Australia and New Zealand both have generous parental leave plans, and while more progress could always be made, the existence of young mothers and pregnant women in their political forays, as well as their comfort with pregnancy and breastfeeding, should be aspirational to the United States. The United States remains one of the only industrialized countries in the world without paid parental leave as a right.
Political science research has shown that not only are female lawmakers more productive, often far surpassing their male counterparts in sponsoring and introducing bills, but the bills they work on are more likely to directly benefit women’s rights—in addition to civil rights, health, education and other crucial domestic issues. Representation matters because direct experience with an issue often translates often translates more effectively into advocacy and reform, on a political level, and sends an empowering, consequential message to those in marginalized groups, on a cultural level.
As tired as this statement has become, change has to start with electing and appointing more women, and notably, more women who may be directly affected by the policies they introduce and pass. Awareness of what it’s like to be disadvantaged by unfair maternity laws and gendered perceptions makes female lawmakers more likely to push for real, effective reforms.
Women of all ages can be sympathetic to younger women’s needs for reproductive health care access, and protections from maternity and pregnancy-based discrimination. But greater inclusivity of millennial women in politics is arguably important, too. However controversial this idea may be, the normalization of reproductive age in workplaces and positions of leadership could be crucial to ending the phenomenon of pregnant or young women unfairly generalized as potential, future mothers being dissociated with competence and leadership.
Until pregnancy, maternity, and just being a younger woman in a workplace are destigmatized through representation at higher levels, it’s dubious how much political change we can make without real cultural shifts, too.

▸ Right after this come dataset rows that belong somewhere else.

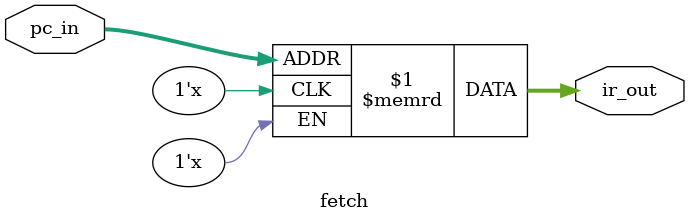
<source format=v>
module fetch(input [7:0] pc_in,
             output [31:0] ir_out);

    reg [31:0] ins_mem[0:255];

    assign ir_out = ins_mem[pc_in];

endmodule

</source>
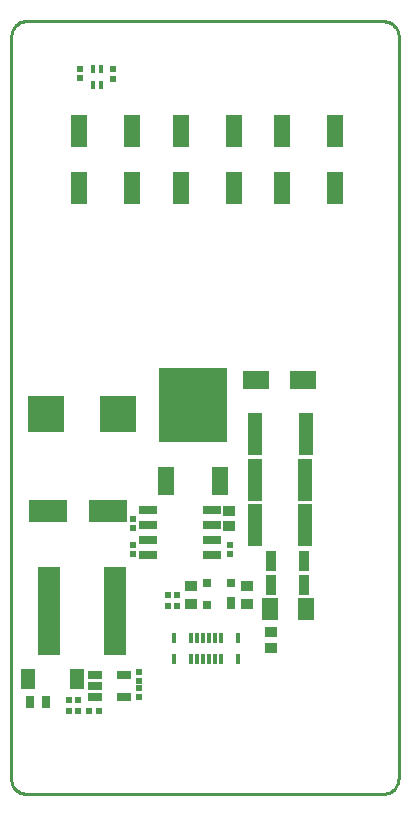
<source format=gtp>
%FSTAX23Y23*%
%MOIN*%
%SFA1B1*%

%IPPOS*%
%ADD13C,0.010000*%
%ADD14R,0.056970X0.091970*%
%ADD15R,0.225980X0.245280*%
%ADD16R,0.057090X0.111610*%
%ADD17R,0.047240X0.025590*%
%ADD18R,0.061020X0.027560*%
%ADD19R,0.046060X0.069690*%
%ADD20R,0.053150X0.072840*%
%ADD21R,0.039370X0.033470*%
%ADD22R,0.029530X0.025590*%
%ADD23R,0.029530X0.041340*%
%ADD24R,0.072840X0.297240*%
%ADD25R,0.122050X0.124020*%
%ADD26R,0.013780X0.036220*%
%ADD27R,0.015750X0.027560*%
%ADD28R,0.037400X0.066930*%
%ADD29R,0.090550X0.062990*%
%ADD30R,0.048420X0.140550*%
%ADD31R,0.031500X0.038980*%
%ADD32R,0.125980X0.072840*%
%ADD33R,0.041340X0.037400*%
%ADD34R,0.024020X0.022440*%
%ADD35R,0.022440X0.024020*%
%ADD36R,0.019680X0.019680*%
%ADD37R,0.019680X0.019680*%
%LNnas-craftsman_nixie_v1-1*%
%LPD*%
G54D13*
X17543Y00065D02*
D01*
X17546Y00065*
X17549Y00065*
X17553Y00066*
X17556Y00066*
X1756Y00068*
X17563Y00069*
X17566Y0007*
X17569Y00072*
X17572Y00074*
X17575Y00076*
X17577Y00079*
X1758Y00081*
X17582Y00084*
X17584Y00087*
X17586Y0009*
X17587Y00093*
X17589Y00096*
X1759Y00099*
X17591Y00102*
X17592Y00106*
X17592Y00109*
X17592Y00113*
X17593Y00115*
X17593Y0259D02*
D01*
X17593Y02594*
X17592Y02597*
X17592Y02601*
X17591Y02604*
X1759Y02607*
X17588Y02611*
X17587Y02614*
X17585Y02617*
X17583Y0262*
X17581Y02622*
X17579Y02625*
X17576Y02627*
X17574Y0263*
X17571Y02632*
X17568Y02634*
X17565Y02635*
X17562Y02637*
X17558Y02638*
X17555Y02639*
X17552Y02639*
X17548Y0264*
X17545Y0264*
X17543Y0264*
X16352Y0264D02*
D01*
X16349Y0264*
X16345Y0264*
X16342Y02639*
X16338Y02638*
X16335Y02637*
X16332Y02636*
X16329Y02634*
X16326Y02632*
X16323Y02631*
X1632Y02628*
X16317Y02626*
X16315Y02624*
X16313Y02621*
X16311Y02618*
X16309Y02615*
X16307Y02612*
X16306Y02609*
X16305Y02606*
X16304Y02602*
X16303Y02599*
X16302Y02595*
X16302Y02592*
X16302Y0259*
X16302Y00114D02*
D01*
X16302Y00111*
X16302Y00107*
X16303Y00104*
X16304Y00101*
X16305Y00097*
X16306Y00094*
X16308Y00091*
X16309Y00088*
X16311Y00085*
X16313Y00082*
X16316Y0008*
X16318Y00077*
X16321Y00075*
X16324Y00073*
X16327Y00071*
X1633Y00069*
X16333Y00068*
X16336Y00067*
X1634Y00066*
X16343Y00065*
X16347Y00065*
X1635Y00064*
X16352Y00064*
X17593Y00115D02*
Y02591D01*
X16352Y02641D02*
X17546D01*
X16302Y00114D02*
Y0259D01*
X16345Y00065D02*
X17543D01*
G54D14*
X16818Y01107D03*
X16998D03*
G54D15*
X16908Y0136D03*
G54D16*
X17045Y02085D03*
Y02274D03*
X16867Y02085D03*
Y02274D03*
X17381Y02083D03*
Y02273D03*
X17203Y02083D03*
Y02273D03*
X16706Y02083D03*
Y02273D03*
X16529Y02083D03*
Y02273D03*
G54D17*
X16679Y00462D03*
Y00387D03*
X1658D03*
Y00425D03*
Y00462D03*
G54D18*
X16758Y01011D03*
Y00961D03*
Y00911D03*
Y00861D03*
X16971D03*
Y00911D03*
Y00961D03*
Y01011D03*
G54D19*
X16521Y00448D03*
X16358D03*
G54D20*
X17164Y00682D03*
X17286D03*
G54D21*
X17168Y00552D03*
Y00603D03*
X17028Y00957D03*
Y01008D03*
G54D22*
X16955Y00693D03*
Y00768D03*
X17034D03*
G54D23*
X17034Y00701D03*
G54D24*
X16427Y00675D03*
X16648D03*
G54D25*
X16657Y01331D03*
X16417D03*
G54D26*
X16843Y00583D03*
X17059D03*
X16941D03*
X16961D03*
X16921D03*
X16902D03*
X1698D03*
X17D03*
X16843Y00515D03*
X17059D03*
X16941D03*
X16961D03*
X16921D03*
X16902D03*
X1698D03*
X17D03*
G54D27*
X16574Y02429D03*
Y02481D03*
X16602D03*
Y02429D03*
G54D28*
X17169Y00841D03*
X17279D03*
X17168Y00761D03*
X17278D03*
G54D29*
X17117Y01445D03*
X17275D03*
G54D30*
X17282Y0111D03*
X17115D03*
X17283Y01265D03*
X17116D03*
X17282Y0096D03*
X17115D03*
G54D31*
X16419Y0037D03*
X16364D03*
G54D32*
X16424Y01008D03*
X16625D03*
G54D33*
X16902Y00696D03*
Y00759D03*
X17089Y00696D03*
Y00759D03*
G54D34*
X16826Y00728D03*
X16856D03*
Y00691D03*
X16826D03*
X16495Y00341D03*
X16526D03*
G54D35*
X16729Y00471D03*
Y00441D03*
X16708Y0095D03*
Y00981D03*
X17032Y00863D03*
Y00893D03*
G54D36*
X16495Y00376D03*
X16526D03*
X16562Y00341D03*
X16593D03*
G54D37*
X16729Y00386D03*
Y00417D03*
X16708Y00895D03*
Y00864D03*
X1664Y02449D03*
Y0248D03*
X16532Y02451D03*
Y02482D03*
M02*
</source>
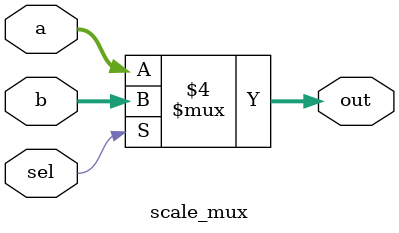
<source format=v>
module scale_mux(out,sel,b,a);
parameter size=8;
output[size-1:0] out;
input[size-1:0]b,a;
input sel;
reg[size-1:0] out;
	always@(sel or a or b)
		if(!sel) out=a;
		else out=b;
endmodule

</source>
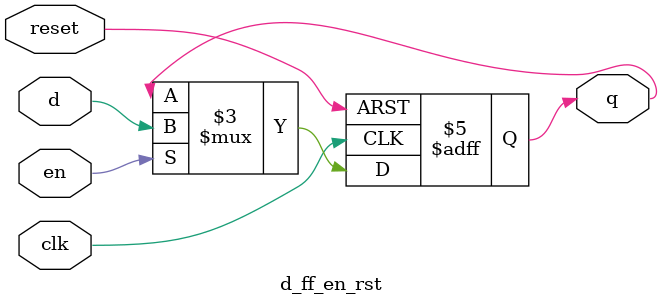
<source format=v>
module d_ff_en_rst(input d, clk, en, reset, output reg q);
always @(posedge clk or negedge reset) begin
if (!reset) begin
q <= 1'b0;
end
else if (en) begin
q <= d;
end
end
endmodule

</source>
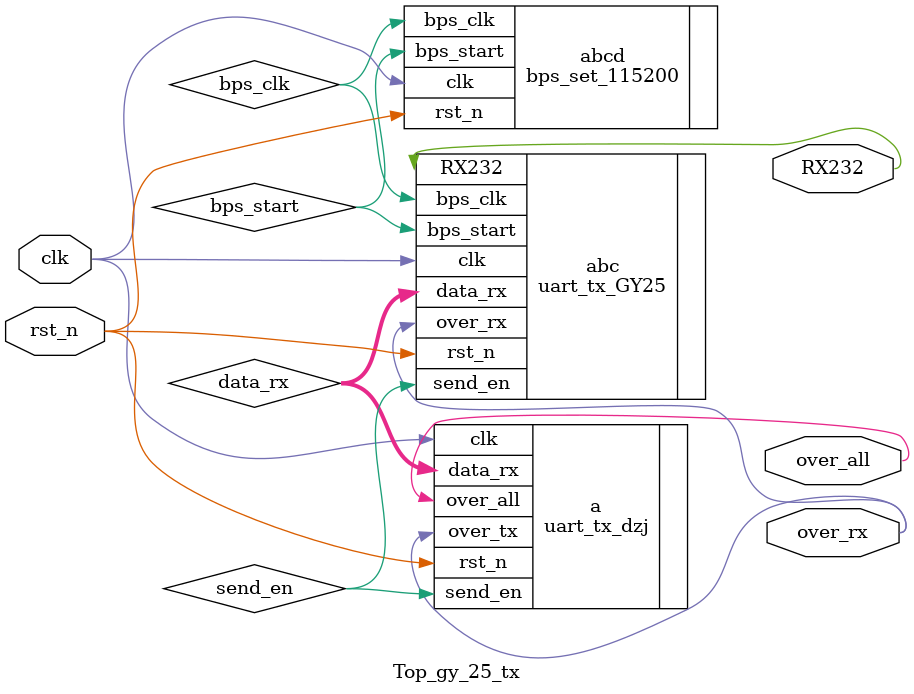
<source format=v>
module Top_gy_25_tx(
	input clk,
	input rst_n,
	
	output RX232,
	output over_rx,
	output over_all
    );
	wire [7:0]data_rx;
	uart_tx_dzj a (
    .clk(clk), 
    .rst_n(rst_n), 
    .over_tx(over_rx), 
    .data_rx(data_rx), 
    .send_en(send_en),
	.over_all(over_all)
    );
	uart_tx_GY25 abc (
    .clk(clk), 
    .bps_clk(bps_clk), 
    .send_en(send_en), 
    .rst_n(rst_n), 
    .data_rx(data_rx), 
    .RX232(RX232), 
    .over_rx(over_rx), 
    .bps_start(bps_start)
    );
	bps_set_115200 abcd (
    .clk(clk), 
    .rst_n(rst_n), 
    .bps_start(bps_start), 
    .bps_clk(bps_clk)
    );


endmodule
</source>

To support paradigm shifts in politics and culture and really affect change in women’s lives, this, again, goes back to better political representation for women—which we can all be a part of by supporting and electing more female leaders. On a cultural level, representation changes how we see pregnancy and maternity when we see more women in politics and leadership, and understand raising children is a family issue that should equally affect people of all genders, rather than disadvantage and pigeon-hole women. And on a political level, electing more women will more likely produce laws that make more opportunities for women possible.
Giving women a seat at the table, whether at Capitol Hill or an office in Silicon Valley, to make decisions and represent their own interests is an important starting point, and one that Tammy Duckworth’s pregnancy will hopefully bring us closer to.